Many people over here had been through same or worse so I don't want to get into much detail and trigger anyone. I don't know where exactly to start with this. It's been years since many of these incidents happened. And I know the situation now is not as it was back then. That I shouldn't feel helpless and powerless. Sometimes I still struggle with some of the flashbacks and freeze. Yet the way I process and deal with them is gradually changing. The intensity of the flashbacks is not as strong as it had been in the past.
As a kid I had been an introverted person. Shy. Timid. Not assertive. Never been able to say 'No' to anyone when I should have.
I should have ran away from the abuse. Someplace safe. At least I won't have to deal with these flashbacks and triggers.

The source of most of the incidents and triggers is my mom. I know every mother is different. I won't say that my mom never loved me or had never ever been kind to me. There's barely any memory of it now. She's dead. An emotional landmine. She has her issues that arose out of her marriage. At times I even sympathized with her. Yet all the while she'd say that I'm worthless. That I should have never been born. That I would always be a burden. I internalized everything she said. Anything I did was never good enough for her. I was her trophy child. When I failed her my sister became one. Without ever realizing I was simply trying to fulfill her expectations, trying to make her happy, hoping that someday as a mother she'd at least understand my feelings and would stop abusing me. It never happened. On the contrary I started having very low self esteem, more new incidents to deal with. And whatever I did to make her happy and satisfied or to deal with her control and abuse started to reflect in my daily life. I became a people pleaser at some point in my life. I started feeling scared to develop close bond with people. It impacted my relationship with people.

In the past, at some point I even tried to open up to some people about the flashbacks and abuse... acquaintances, friends, some counselors, strangers online. Most people just said... 'toughen up', 'every mother is like that', 'let go', 'forget it', 'you're taking it too seriously' etc.
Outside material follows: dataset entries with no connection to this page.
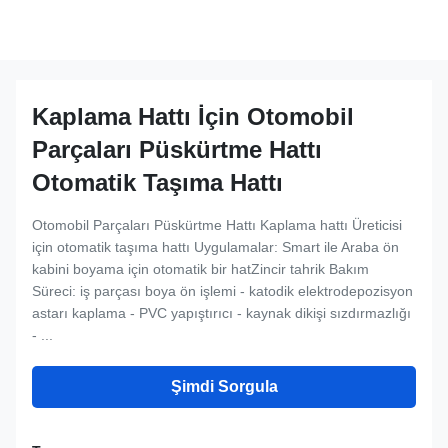
Kaplama Hattı İçin Otomobil
Parçaları Püskürtme Hattı
Otomatik Taşıma Hattı
Otomobil Parçaları Püskürtme Hattı Kaplama hattı Üreticisi
için otomatik taşıma hattı Uygulamalar: Smart ile Araba ön
kabini boyama için otomatik bir hatZincir tahrik Bakım
Süreci: iş parçası boya ön işlemi - katodik elektrodepozisyon
astarı kaplama - PVC yapıştırıcı - kaynak dikişi sızdırmazlığı
- ...
Şimdi Sorgula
I know it'd require lot of work.
And that I can possibly never be completely free of this in my life. That I have to deal with this on my own. That I cannot expect anyone else... friends, partner, kids, classmates, colleagues, counselors... to understand. That I'd have to learn and unlearn many social and emotional skills. And put into action the ones which I already possess yet in my attempts to avoid further abuse am scared to use.
I know this would require many baby steps. I don't want to remain trapped forever and submit myself to the triggers, the flashbacks and go into a perpetual freeze. I don't want to just survive. I want to live.